Source:
++++++++++++++++++++
La belle histoire du Belem, un voilier d'exception

Placé sous les feux des projecteurs par les Jeux Olympiques de Paris 2024, le "Belem" est un fier ambassadeur du savoir-faire français sur les océans. Le voir briller de mille feux aujourd'hui fait presque oublier que le bâtiment, au passé mouvementé, a bien failli tomber dans l'oubli.
La belle histoire du Belem, un voilier d'exception

Le "Belem" est un trois-mâts barque à la coque en acier. Mis à l'eau le 16 juin 1896 à l'ouest de la ville de Nantes, à Chantenay-sur-Loire, il est l'œuvre des chantiers Adolphe Dubigeon, grand nom de l'histoire navale française fondé en 1760, hélas disparu en 1987. Sa construction n'aura duré "que" 6 mois et on le destine à devenir un antillais, c'est-à-dire un voilier-cargo qui fera fréquemment route vers les Antilles.
++++++++++++++++++++
Extraits d'enregistrements:

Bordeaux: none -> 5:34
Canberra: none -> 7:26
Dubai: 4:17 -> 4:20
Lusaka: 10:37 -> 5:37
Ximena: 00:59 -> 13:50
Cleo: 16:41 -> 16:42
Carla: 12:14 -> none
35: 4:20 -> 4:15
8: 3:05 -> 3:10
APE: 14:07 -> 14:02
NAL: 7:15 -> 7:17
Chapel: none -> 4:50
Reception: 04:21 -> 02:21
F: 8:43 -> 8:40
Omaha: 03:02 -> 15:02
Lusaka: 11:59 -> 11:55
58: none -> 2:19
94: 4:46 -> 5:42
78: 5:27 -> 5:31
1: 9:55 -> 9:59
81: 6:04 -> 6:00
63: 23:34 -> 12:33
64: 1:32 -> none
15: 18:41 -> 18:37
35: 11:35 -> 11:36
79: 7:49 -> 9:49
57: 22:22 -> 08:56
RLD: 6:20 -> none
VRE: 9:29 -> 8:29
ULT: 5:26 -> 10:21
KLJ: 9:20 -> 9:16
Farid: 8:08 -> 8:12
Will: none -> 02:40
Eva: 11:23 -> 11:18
++++++++++++++++++++
Consignes:
**A.** Quelles sont toutes les dates et années citées dans le texte sur le Belem ?
**B.** Pouvez-vous recopier mot pour mot, dans le texte sur le Belem, le passage allant de "Placé sous les" jusqu'à "vers les Antilles." ?
Ces données ne servent à rien pour ce qui suit.

Réponses:
**A.**
- 2024
- 16 juin 1896
- 1760
- 1987

**B.**
Placé sous les feux des projecteurs par les Jeux Olympiques de Paris 2024, le "Belem" est un fier ambassadeur du savoir-faire français sur les océans. Le voir briller de mille feux aujourd'hui fait presque oublier que le bâtiment, au passé mouvementé, a bien failli tomber dans l'oubli.
La belle histoire du Belem, un voilier d'exception

Le "Belem" est un trois-mâts barque à la coque en acier. Mis à l'eau le 16 juin 1896 à l'ouest de la ville de Nantes, à Chantenay-sur-Loire, il est l'œuvre des chantiers Adolphe Dubigeon, grand nom de l'histoire navale française fondé en 1760, hélas disparu en 1987. Sa construction n'aura duré "que" 6 mois et on le destine à devenir un antillais, c'est-à-dire un voilier-cargo qui fera fréquemment route vers les Antilles.